アイビスSDは「初物尽くし」でも魅力たっぷりの人馬に一発の期待

  • 大西直宏●解説 analysis by Onishi Naohiro
  • photo by Sankei Visual

ダービージョッキー
大西直宏が読む「3連単のヒモ穴」

 今週から夏の新潟開催がスタートします。開幕週に行なわれるのは、国内唯一の直線・芝1000mが舞台となる新潟夏の"名物重賞"、GIIIアイビスサマーダッシュ(7月31日)です。

 僕にとっては、現役時代にカルストンライトオで2回勝たせてもらった思い出深いレース。最初に勝った時にマークした53秒7という勝ち時計は、今でもレコードとして残っているだけになおさらです。

 また僕は、直線・芝1000mという舞台が創設され、同条件で初めて行なわれたレースでも勝利することができました。その分、僕にとってはとても縁があるコースで、同舞台で行なわれる唯一の重賞であるこのレースの予想には毎年、自然と力が入ります。

 さて、直線・芝1000m、いわゆる"千直"というのは、コース自体は非常にシンプルです。しかし、見た目以上に奥が深く、駆け引きが必要な舞台となっています。

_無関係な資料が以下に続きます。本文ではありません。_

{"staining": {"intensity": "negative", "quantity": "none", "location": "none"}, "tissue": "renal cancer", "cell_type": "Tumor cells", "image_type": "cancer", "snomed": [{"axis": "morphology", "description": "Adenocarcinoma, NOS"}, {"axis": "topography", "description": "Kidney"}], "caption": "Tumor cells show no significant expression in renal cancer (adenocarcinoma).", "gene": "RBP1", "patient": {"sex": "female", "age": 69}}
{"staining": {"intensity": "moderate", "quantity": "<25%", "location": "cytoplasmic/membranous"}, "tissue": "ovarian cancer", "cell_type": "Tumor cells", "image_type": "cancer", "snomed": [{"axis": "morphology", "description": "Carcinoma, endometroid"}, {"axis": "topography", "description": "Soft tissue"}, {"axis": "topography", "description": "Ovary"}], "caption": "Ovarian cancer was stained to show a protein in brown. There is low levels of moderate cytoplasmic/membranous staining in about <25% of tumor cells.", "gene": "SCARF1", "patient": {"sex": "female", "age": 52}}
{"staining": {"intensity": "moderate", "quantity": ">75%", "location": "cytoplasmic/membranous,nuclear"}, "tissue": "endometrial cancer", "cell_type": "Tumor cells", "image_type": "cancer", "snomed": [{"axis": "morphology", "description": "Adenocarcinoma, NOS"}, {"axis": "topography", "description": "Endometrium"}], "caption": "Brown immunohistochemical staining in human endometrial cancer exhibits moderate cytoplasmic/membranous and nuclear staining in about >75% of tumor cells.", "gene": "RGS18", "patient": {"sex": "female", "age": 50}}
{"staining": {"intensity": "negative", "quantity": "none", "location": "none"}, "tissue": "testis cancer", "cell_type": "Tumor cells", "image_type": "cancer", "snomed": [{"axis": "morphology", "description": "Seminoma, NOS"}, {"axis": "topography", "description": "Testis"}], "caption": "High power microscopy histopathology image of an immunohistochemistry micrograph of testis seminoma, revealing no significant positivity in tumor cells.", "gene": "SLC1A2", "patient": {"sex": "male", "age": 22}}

 一般的に、「外枠に入った逃げ・先行馬が有利」ということが広く浸透していますが、それについて間違いはありません。外のほうがより馬場のいいところを通れますし、外ラチを頼って走れるといったメリットもあるからです。

 よって、予想において枠順は重要な要素となり得ます。

 ただ、外が有利なのは騎手も皆、わかっていることなので、外に馬が殺到するとごちゃつく不利が生じやすくなります。そのため、中団から差すタイプの馬の場合、なかなかいい進路をとれなかったり、先行してバテて下がってくる馬をさばくのに苦労したり、といったシーンがよく見受けられます。

 そうした状況にあって、昨年は1枠1番を引いた伏兵馬(14番人気のバカラクイーン)が、これまでのセオリーと逆行する、"内ラチ沿い逃げ"という奇策を試みて3着に粘り、波乱を演じました。

 開幕週の馬場で、内外によって大きな差がなければ、こういう乗り方も有効なのかもしれません。千直競馬攻略のヒントが、ひとつ増えたような結果でしたね。